False Negatives due to High Titers

Again, severe or critical illness was associated with a robust prozone effect in the serum. There was a bell-shaped binding curve for both severe and critical patient groups, indicating the occurrence of false negatives for antibody interactions with N, S1 and RBD. To prevent this from occurring, the investigators used samples diluted 1:500 to ensure the inclusion of as many patients as possible from the mild/moderate group, with a low antibody titer, while minimizing the impact of the prozone effect in the severe or critical group.

Serum from severely/critically ill patients had high neutralizing capacity, being capable of 50% inhibition of ACE2 receptor binding activity even when diluted several hundred times. This was not observed in the mild-moderate group. Anti-S1 IgG titers were measured at titers up to 45 μg/mL and 100-400 μg/mL in the mild-moderate and severe-critical groups. There was no significant difference between measurements taken from serum or plasma.

Slower and Lower Kinetics in Mild Disease

Finally, mild or moderate illness was linked to a slower and lower response in the form of anti-N and anti-S1 IgG antibodies, relative to severe or critical illness. In severe illness, the antibody titer increased early and to a higher level for almost all isotypes and for all the antigens, except only IgM targeting S1-NTD. Both classes of patients had comparable anti-RBD IgG and neutralizing antibodies at 2-4 months.

In the convalescent stage, the antibodies in the mild-moderate group rise to almost that of the severe-critical group, which registers a slight fall. However, IgG, IgA, and IgM against N and S1 fall rapidly in the latter group, accounting for their lack of usefulness in convalescent stage diagnosis.

What are the Implications?

In short, diagnosis of infection in both acute and convalescent stages can be made using either the antibody combination or IgG alone, against RBD, confirmed by anti-N and anti-S1 titers. Differentiation of mild-moderate and severe-critical cases was best done by combined isotype measurements, or anti-RBD, anti-S1 or anti-N assays. The best in both classes was the anti-S1-RBD.

The high ASC expansion in severe/critical disease in early infection is linked to higher antibody levels, suggesting that the B cells and ASC have different sources in mild-moderate and severe-critical infections. The early response in the latter is vigorous and comprises mostly IgG and IgA, while in the former, it conforms to the classical model, taking 4-6 weeks to develop.

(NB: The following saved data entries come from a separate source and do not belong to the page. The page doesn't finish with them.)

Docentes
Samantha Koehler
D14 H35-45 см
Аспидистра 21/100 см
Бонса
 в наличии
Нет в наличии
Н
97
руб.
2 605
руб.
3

Beginning with extrafollicular activation that proceeds to a transient IgM production, it then switches to germinal center activation, leading to memory B cell and plasma cell generation and specific, high-affinity isotype-switched antibodies.

However, extrafollicular reactions proceeding directly to the isotype-switched phase also occur in this infection, probably accounting for the high IgG and IgA production in severe-critical cases. The germinal centers are disrupted in these patients. Later antibody profiles will vary with the extent of perturbation and restoration of germinal center function.

The researchers comment, “The striking early response produced by severe/critical patients may enable early detection of the patients most likely to experience poor outcomes.” Secondly, they point out, “The virus-specific antibody kinetics vary depending on disease severity and we speculate that specific viral antigens will have implications for long-term humoral protection to SARS-CoV-2 re-infection.”

And finally, “This unexpected difference in the speed and magnitude of humoral responses may reflect important differences in the immune response and provide early signs for patients who might benefit from targeted immunomodulatory interventions.”

*Important notice: bioRxiv publishes preliminary scientific reports that are not peer-reviewed and, therefore, should not be regarded as conclusive, guide clinical practice/health-related behavior, or treated as established information.